Syria, Afghanistan Among Top U.S. Foreign Policy Challenges in 2013

By Patrick Goodenough | December 27, 2012 | 4:41 AM EST

President Obama announces his nomination of Sen. John Kerry as the next secretary of state, at the White House on Friday, Dec. 21, 2012. (AP Photo/Carolyn Kaster)

( – From Syria to Afghanistan to China, the coming year holds foreign policy challenges for President Obama’s second-term secretary of state at least as perplexing as those of 2012.

If a major annual survey by the Council on Foreign Relations’ Center for Preventive Action is on target, the conflict in Syria will be at or near the top of John Kerry’s list, once he’s confirmed as Secretary of State Hillary Clinton’s successor.

The Preventive Priorities Survey, which taps the views of more than 1,500 government officials and experts, found intensification of the civil war in Syria to be the number one conflict-prevention priority for U.S. policymakers in 2013.

The issue is adjudged to be among “likely” contingencies for the year, and one which will have a “high impact” on U.S. interests. The survey defines a “high impact” contingency as one that “directly threatens the U.S. homeland, is likely to trigger U.S. military involvement because of treaty commitments, or threatens the supplies of critical U.S. strategic resources.”

The relevant treaty commitment in the case of Syria involves NATO and specifically the spillover of the conflict into neighboring Turkey, a member of the alliance. Under article five of the North Atlantic Treaty, an attack on any member is considered an attack on all.

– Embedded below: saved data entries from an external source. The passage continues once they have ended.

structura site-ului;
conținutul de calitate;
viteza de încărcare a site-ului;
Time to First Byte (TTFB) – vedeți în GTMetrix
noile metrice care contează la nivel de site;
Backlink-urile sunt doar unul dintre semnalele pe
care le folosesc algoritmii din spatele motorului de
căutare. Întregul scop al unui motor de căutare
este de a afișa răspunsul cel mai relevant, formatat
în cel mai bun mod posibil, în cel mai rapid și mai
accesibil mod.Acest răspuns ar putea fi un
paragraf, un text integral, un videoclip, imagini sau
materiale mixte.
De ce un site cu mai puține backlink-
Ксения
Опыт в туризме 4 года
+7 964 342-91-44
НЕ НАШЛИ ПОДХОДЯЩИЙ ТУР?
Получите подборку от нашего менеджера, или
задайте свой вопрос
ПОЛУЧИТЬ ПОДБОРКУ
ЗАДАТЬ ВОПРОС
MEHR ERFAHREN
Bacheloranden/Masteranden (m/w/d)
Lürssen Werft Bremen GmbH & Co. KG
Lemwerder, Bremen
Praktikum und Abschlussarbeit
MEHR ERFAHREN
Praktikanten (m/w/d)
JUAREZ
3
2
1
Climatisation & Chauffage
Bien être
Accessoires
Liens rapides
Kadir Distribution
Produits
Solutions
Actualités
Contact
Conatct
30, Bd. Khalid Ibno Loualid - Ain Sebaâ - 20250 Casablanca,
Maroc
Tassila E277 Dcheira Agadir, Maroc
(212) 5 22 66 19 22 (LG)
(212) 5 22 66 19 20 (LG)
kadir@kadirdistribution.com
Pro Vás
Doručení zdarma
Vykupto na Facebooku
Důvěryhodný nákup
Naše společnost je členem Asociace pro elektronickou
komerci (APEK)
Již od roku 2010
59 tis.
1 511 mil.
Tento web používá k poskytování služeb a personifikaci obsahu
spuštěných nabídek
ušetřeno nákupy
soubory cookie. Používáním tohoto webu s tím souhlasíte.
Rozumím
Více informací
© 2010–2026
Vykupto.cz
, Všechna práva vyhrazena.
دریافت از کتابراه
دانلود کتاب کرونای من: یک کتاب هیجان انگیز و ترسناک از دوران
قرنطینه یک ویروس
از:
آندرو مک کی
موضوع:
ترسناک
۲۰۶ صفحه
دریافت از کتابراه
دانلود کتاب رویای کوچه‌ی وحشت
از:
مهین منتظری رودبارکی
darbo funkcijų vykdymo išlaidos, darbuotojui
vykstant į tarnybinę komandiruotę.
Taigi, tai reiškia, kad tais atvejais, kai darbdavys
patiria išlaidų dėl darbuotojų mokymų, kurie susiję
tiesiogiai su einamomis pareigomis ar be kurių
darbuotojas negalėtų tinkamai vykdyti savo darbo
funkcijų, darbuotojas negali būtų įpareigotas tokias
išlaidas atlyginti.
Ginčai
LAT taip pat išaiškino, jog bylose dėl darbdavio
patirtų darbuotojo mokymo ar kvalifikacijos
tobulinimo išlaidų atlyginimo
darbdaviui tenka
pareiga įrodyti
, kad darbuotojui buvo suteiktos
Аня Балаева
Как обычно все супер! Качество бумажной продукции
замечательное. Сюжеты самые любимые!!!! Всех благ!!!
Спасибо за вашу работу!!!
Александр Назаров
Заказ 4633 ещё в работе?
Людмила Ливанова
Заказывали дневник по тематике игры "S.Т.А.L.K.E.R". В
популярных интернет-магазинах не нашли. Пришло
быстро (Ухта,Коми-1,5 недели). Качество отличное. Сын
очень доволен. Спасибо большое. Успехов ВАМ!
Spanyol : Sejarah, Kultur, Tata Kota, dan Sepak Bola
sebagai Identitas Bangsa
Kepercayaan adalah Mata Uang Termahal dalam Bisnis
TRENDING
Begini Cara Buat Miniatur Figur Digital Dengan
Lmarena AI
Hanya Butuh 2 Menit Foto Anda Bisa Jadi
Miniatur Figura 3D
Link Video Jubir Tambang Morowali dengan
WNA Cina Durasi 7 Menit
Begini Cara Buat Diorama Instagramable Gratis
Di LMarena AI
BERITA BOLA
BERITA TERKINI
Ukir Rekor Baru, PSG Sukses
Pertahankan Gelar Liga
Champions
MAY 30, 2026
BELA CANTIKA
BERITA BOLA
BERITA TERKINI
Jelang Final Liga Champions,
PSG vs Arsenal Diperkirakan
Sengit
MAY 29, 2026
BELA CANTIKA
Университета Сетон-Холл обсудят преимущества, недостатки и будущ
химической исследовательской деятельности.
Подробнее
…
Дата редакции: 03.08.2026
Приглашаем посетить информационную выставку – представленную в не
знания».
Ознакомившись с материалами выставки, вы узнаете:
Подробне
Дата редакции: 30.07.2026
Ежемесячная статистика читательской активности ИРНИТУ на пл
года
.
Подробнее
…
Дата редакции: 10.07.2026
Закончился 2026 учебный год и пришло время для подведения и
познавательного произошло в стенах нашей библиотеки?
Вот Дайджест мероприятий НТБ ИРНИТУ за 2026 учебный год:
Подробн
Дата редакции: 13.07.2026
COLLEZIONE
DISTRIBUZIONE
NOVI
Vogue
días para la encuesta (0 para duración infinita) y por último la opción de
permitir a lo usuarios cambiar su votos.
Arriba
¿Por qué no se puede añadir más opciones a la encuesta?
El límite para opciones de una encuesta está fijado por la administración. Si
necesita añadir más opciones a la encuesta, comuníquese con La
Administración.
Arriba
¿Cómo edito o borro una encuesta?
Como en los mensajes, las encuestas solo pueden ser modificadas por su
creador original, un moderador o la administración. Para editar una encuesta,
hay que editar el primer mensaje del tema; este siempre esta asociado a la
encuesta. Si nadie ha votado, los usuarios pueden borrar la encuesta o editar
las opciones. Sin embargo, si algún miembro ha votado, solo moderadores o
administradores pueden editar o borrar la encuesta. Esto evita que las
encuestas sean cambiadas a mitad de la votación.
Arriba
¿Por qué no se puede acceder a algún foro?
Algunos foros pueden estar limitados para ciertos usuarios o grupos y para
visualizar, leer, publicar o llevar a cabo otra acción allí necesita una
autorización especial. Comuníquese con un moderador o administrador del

Article five has yet to be invoked in the current situation, although after cross-border shelling killed five Turks last October, NATO did meet under another treaty provision, article four, which says members “will consult together whenever, in the opinion of any of them, the territorial integrity, political independence or security of any of the parties is threatened.”

Also high on the Center for Preventive Action’s priority list is the possibility of a “major erosion of security” in Afghanistan resulting from the drawdown of coalition forces. The survey found this to be “likely” in 2013, with a “moderate impact” on U.S. interests. (A “moderate impact” contingency is one affecting countries of strategic importance to the U.S., but not involving a mutual-defense treaty commitment.)

The U.S. currently has some 68,000 troops in Afghanistan. Although the end of 2014 is the declared date for the completion of the International Security Assistance Force (ISAF) mission, numbers are expected to drop during 2013. In his timetable announced last year, Obama said that following the Sept. 2012 departure of the additional “surge” forces, “our troops will continue coming home at a steady pace as Afghan security forces move into the lead.”

Meanwhile ISAF’s second-biggest troop contributor, Britain, said this month it would reduce its contingent from 9,000 to about 5,200 by the end of 2013. Among other major contributors, France ended its commitment this month and Germany plans to begin a gradual withdrawal in January.

The next level in the survey – “plausible” contingencies in 2013 with a “high impact” on U.S. interests – include a major military incident involving China, such as a clash with Japan over disputed islands.

The past year has witnessed an escalation in bilateral tensions over the Senkaku/Diaoyu islands, and the return to power in Japan of a conservative prime minister at a time of growing Chinese nationalism may see the situation worsen in 2013.

The U.S. has reaffirmed that the islands fall within the scope of its 1960 mutual defense treaty with Japan.

Among other plausible/high impact 2013 contingencies in the survey are a mass casualty attack on the U.S. or a treaty ally; the acquisition by non-state actors of Syrian biological or chemical weapons; a highly disruptive cyber-attack on U.S. critical infrastructure; instability in Pakistan as a result of terror attacks or a civilian-military crisis; and serious developments in the Iranian nuclear standoff “such as a surprise advance in Iran’s nuclear weapons/delivery capability followed by an Israeli response.”

Further down the list are a worsening of the crisis with North Korea; unrest or instability in Egypt, Libya, Bahrain and Jordan; sectarian violence in Lebanon as a spillover from the Syria conflict; and armed confrontation in the South China Sea relating to territorial disputes between China and various countries including the Philippines (also a U.S. mutual-defense treaty ally) and Vietnam.

One perennial crisis area that does not make an appearance in the Center for Preventive Action survey is the Israeli-Palestinian conflict.

Nonetheless, current developments in that theater will doubtless continue to generate headlines in 2013 and keep the State Department busy. They include the continuing effects of the United Nations’ upgrading of the Palestinians’ status at the world body; Israel’s plans to press ahead with house construction in disputed areas despite international condemnation; and signs of a widening acceptance by governments of the Hamas terrorist group, following the example set by Turkey, Egypt and Qatar.